Mahamoud Ali Youssouf, Djibouti’s former Minister of Foreign Affairs and his country’s current representative to the AU, is a key figure among African diplomats. Not only has he been involved in political negotiations on key issues for the continent, he is also recognized for his efforts in building strong regional institutions. Youssouf has extensive mediation experience, particularly in the Horn of Africa. His skills in crisis management and preventive diplomacy are strong arguments for his election.
His experience within the AU, where he was involved in a number of peace and security issues, gives him a solid background to lead the Commission. However, his weakness could lie in an image that is too focused on his country and its actions at regional level. Although his contributions to regional diplomacy are admired, he has not always been perceived as a continental leader. What’s more, his network of support, while important in certain circles, may be insufficient to build a broad coalition within the African Union, especially in a context where questions of governance and leadership dominate the debates.
Raila Amolo Odinga: the charismatic outsider
“I believe it’s high time the African continent had two permanent seats on the UN Security Council, complete with veto power.”
Raila Odinga, former Prime Minister of Kenya and a major political figure in East Africa, represents a more political candidacy, with a leadership dimension that could prove beneficial to the AU. Charismatic and popular, he is widely recognized on the continent for his years of struggle for democracy and his experience as an opposition leader. His role as mediator in several political crises, notably in Kenya, has given him a stature that extends beyond his country’s borders. This leadership profile could breathe new life into the AU, particularly in the face of complex governance and stability challenges.

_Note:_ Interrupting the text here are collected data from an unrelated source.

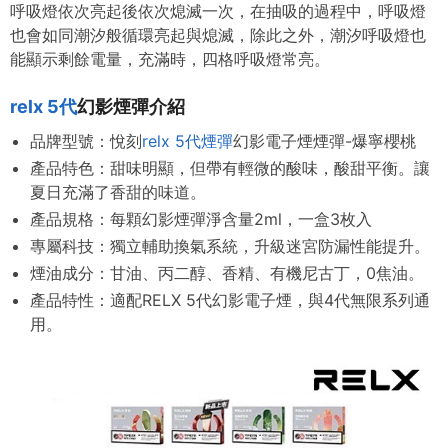
呼吸燈依次亮起後依次熄滅一次，在抽吸的過程中，呼吸燈
也會如同潮汐般循環亮起與熄滅，除此之外，潮汐呼吸燈也
能顯示剩餘電量，充滿時，四格呼吸燈常亮。
relx 5代
幻影煙彈介紹
品牌型號：悅刻
relx 5代煙彈
幻影電子煙煙彈-爆寧櫻桃
產品特色：
甜味明顯，但帶有輕微的酸味，酸甜平衡。
讓
夏日充滿了香甜的味道。
產品規格：每顆幻影煙彈淨含量2ml，一盒3枚入
專屬科技：獨立輔助換氣系統，升級迷宮防漏性能提升。
煙油成分：甘油、丙二醇、香精、有機尼古丁，0焦油。
產品特性：適配RELX 5代幻影電子煙，與4代無限系列通
用。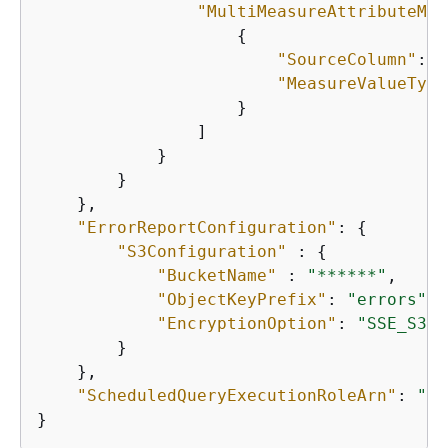
"MultiMeasureAttributeMap
{
"SourceColumn"
: 
"
"MeasureValueType
                    }

                ]

            }

        }

    },

"ErrorReportConfiguration"
: 
{
"S3Configuration"
 : 
{
"BucketName"
 : 
"******"
,

"ObjectKeyPrefix"
: 
"errors"
,

"EncryptionOption"
: 
"SSE_S3"
        }

    },

"ScheduledQueryExecutionRoleArn"
: 
"**
}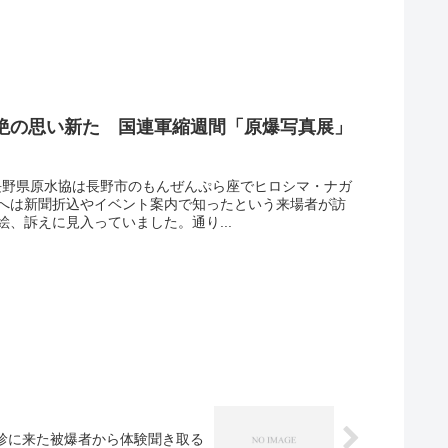
絶の思い新た 国連軍縮週間「原爆写真展」
、長野県原水協は長野市のもんぜんぷら座でヒロシマ・ナガ
へは新聞折込やイベント案内で知ったという来場者が訪
、訴えに見入っていました。通り...
診に来た被爆者から体験聞き取る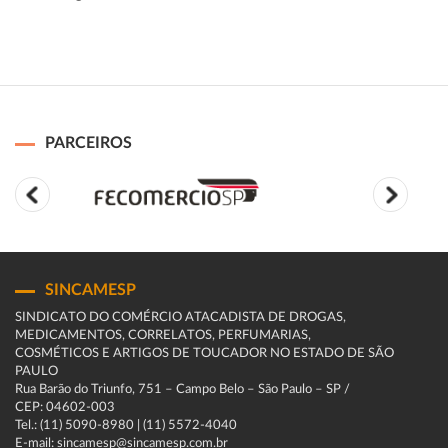
PARCEIROS
SINCAMESP
SINDICATO DO COMÉRCIO ATACADISTA DE DROGAS,
MEDICAMENTOS, CORRELATOS, PERFUMARIAS,
COSMÉTICOS E ARTIGOS DE TOUCADOR NO ESTADO DE SÃO
PAULO
Rua Barão do Triunfo, 751 – Campo Belo – São Paulo – SP /
CEP: 04602-003
Tel.: (11) 5090-8980 | (11) 5572-4040
E-mail: sincamesp@sincamesp.com.br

However, his political career, marked by internal tensions and a long rivalry with other Kenyan political figures, could become a brake. His image as an “opposition leader” could provoke resistance in some African countries, which prefer more consensual figures. What’s more, although his charisma is undeniable, his political approach may not be sufficient to meet the complex technocratic and organizational challenges facing the AU. The AU, being a multilateral organization, requires administrative management skills and a long-term vision that Odinga will have to prove capable of deploying.
A major challenge for the AU
The presidency of the African Union Commission is a strategic role that will influence the future direction of the organization. Each candidate has considerable strengths: Randriamandrato with his diplomatic expertise, Youssouf with his solid institutional experience, and Odinga with his charismatic leadership. However, their respective weaknesses – a lack of continental support for Randriamandrato, an overly regional image for Youssouf, and a potentially divisive political approach for Odinga – testify to the challenges that lie ahead.
This election places the AU at a crucial crossroads. The next Chairman of the Commission will not only have to embody the unity of the continent, but also take up major challenges, from conflict management to the reorganization of the African Union to better respond to contemporary issues. The success of this candidate will depend not only on his or her charisma or diplomatic skills, but also on his or her ability to unite the 55 member states around shared visions and concrete solutions for a prosperous and peaceful future for Africa.